Here are notable new grant awards compiled by the Chronicle:
KaJ Labs
$50 million commitment over 10 years to nonprofit groups working toward racial justice and equity in the United States. The technology company is also offering free resources, such as hosting and development services, to tech start-ups run by Black entrepreneurs.
Eli Lilly and Company and the Lilly Foundation
$25 million over five years, as well as 25,000 employee volunteer hours, to address racial justice and assist communities of color.
PepsiCo.
$20 million over five years to create opportunity and advance economic empowerment for Black Americans. The commitment includes $6.5 million in community-impact grants to address systemic issues and $1 million to replicate its Southern Dallas Thrives program in Chicago.
Clara Lionel Foundation
$11 million, in partnership with Jack Dorsey’s #StartSmall, to 12 organizations that are working to improve the criminal-justice system. The grantees include Black Lives Matter, the Movement for Black Lives, and the NAACP Legal Defense and Educational Fund. The Clara Lionel Foundation was created by the singer Rihanna to raise money for social causes.
Andrew W. Mellon Foundation
$10 million to six United States Regional Arts Organizations to help create the new United States Regional Arts Resilience Fund, which will support small to midsize arts organizations across the country, with priority going to organizations that are at greatest financial risk during the Covid-19 crisis.
MUFG Union Bank
$10 million commitment to establish a Community Recovery Program, which will focus on economic stability, increasing access to capital, entrepreneurship, job retention, and skills training for Black, Asian, and Latino communities.
Rockefeller Foundation
$10 million to create the Rockefeller Foundation Opportunity Collective, which will make grants over the next 10 years to promote more inclusive economic growth and prioritize Black and Latino small-business owners as the economy recovers from the Covid-19 pandemic.
Target and the Target Foundation
$10 million to social-justice organizations, including the National Urban League and the African American Leadership Forum. The retailer plans to make additional grants in the Minneapolis-St. Paul area and across the country.
Daniels Fund
$5 million commitment for its Covid-19 response in Colorado, New Mexico, Utah, and Wyoming.
Quaker Oats Company
$5 million over five years to support racial-justice nonprofit groups and engagement in the Black community. The announcement came as the company promised to rename its pancake and syrup line to resolve complaints of racist imagery in the Aunt Jemima brand.
Republic Services Charitable Foundation
$3 million shared among Rebuilding Together, Habitat for Humanity International, and NeighborWorks America to help local small businesses across the United States recover from the Covid-19 pandemic. Each charity is receiving $1 million.
Voices for Economic Opportunity Grand Challenge
$2.8 million to 28 grantees to give a platform to diverse voices and broaden discussion of poverty and economic mobility in the United States. The program is a collaboration of the Bill & Melinda Gates Foundation, the Robert Wood Johnson Foundation, the James Irvine Foundation, the W.K. Kellogg Foundation, the Omidyar Network, the Raikes Foundation, the Winthrop Rockefeller Foundation, and the Schultz Family Foundation.

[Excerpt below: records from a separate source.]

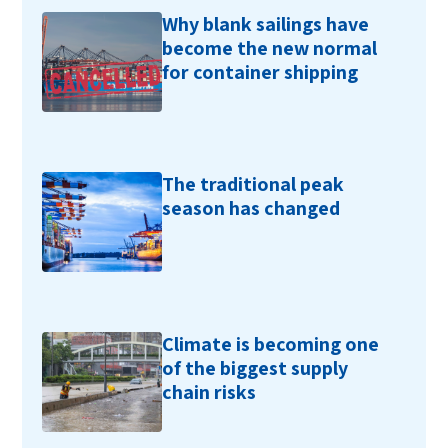
Why blank sailings have
become the new normal
for container shipping
The traditional peak
season has changed
Climate is becoming one
of the biggest supply
chain risks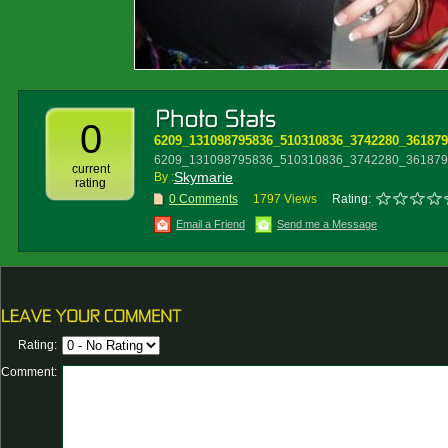
0
6209_131098795836_510310836_3742280_361879
6209_131098795836_510310836_3742280_3618796
current
Skymarie
By :
rating
0 Comments
1797 Views
Rating:
Email a Friend
Send me a Message
Rating:
Comment:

L.A. Arts Covid-19 Relief and Recovery Fund
$2.7 million to 400 artists and 80 arts organizations in its first round of grant making. This fund, a joint project of the J. Paul Getty Trust and the California Community Foundation, plans to make $10 million in emergency grants to support the region’s culturally diverse arts communities and audiences.
St. Louis Regional Racial Healing Fund
$2 million to make grants to challenge the conditions that reinforce systemic racism. The effort was started by the Deaconess Foundation, Forward Through Ferguson, and the Missouri Foundation for Health. It has also received a matching grant from the Robert Wood Johnson Foundation.
T. Rowe Price and the T. Rowe Price Foundation
$2 million commitment to organizations that are working to correct racial injustice.
UPS Foundation
$2 million to Gavi, the Vaccine Alliance, to deliver routine vaccinations to children in the world’s poorest countries and support its work to eliminate childhood deaths from preventable diseases.
Bob Woodruff Foundation
$1.9 million to 13 organizations for programs that serve veterans, service members, and their families by improving veteran and caregiver health and wellness, helping veteran and military families move into civilian communities, and addressing the specific needs of veterans caused by the Covid-19 outbreak.
James Graham Brown Foundation
$1.5 million to the University of Louisville’s Co-Immunity Project to expand coronavirus testing in Kentucky and create a public “virus radar” for tracing its spread.
Kroger
$1.5 million pledge to the University of Louisville to reduce hunger and waste in the local community.
John A. Hartford Foundation
$1.2 million to the National Academies of Sciences, Engineering, and Medicine to evaluate the quality of care in nursing homes, with special emphasis on the effects of the Covid-19 pandemic in facilities that serve elderly adults.
Robert R. McCormick Foundation
$1 million to Northwestern University’s Medill School of Journalism, Media, Integrated Marketing Communications for a new program to bolster local news in Chicago.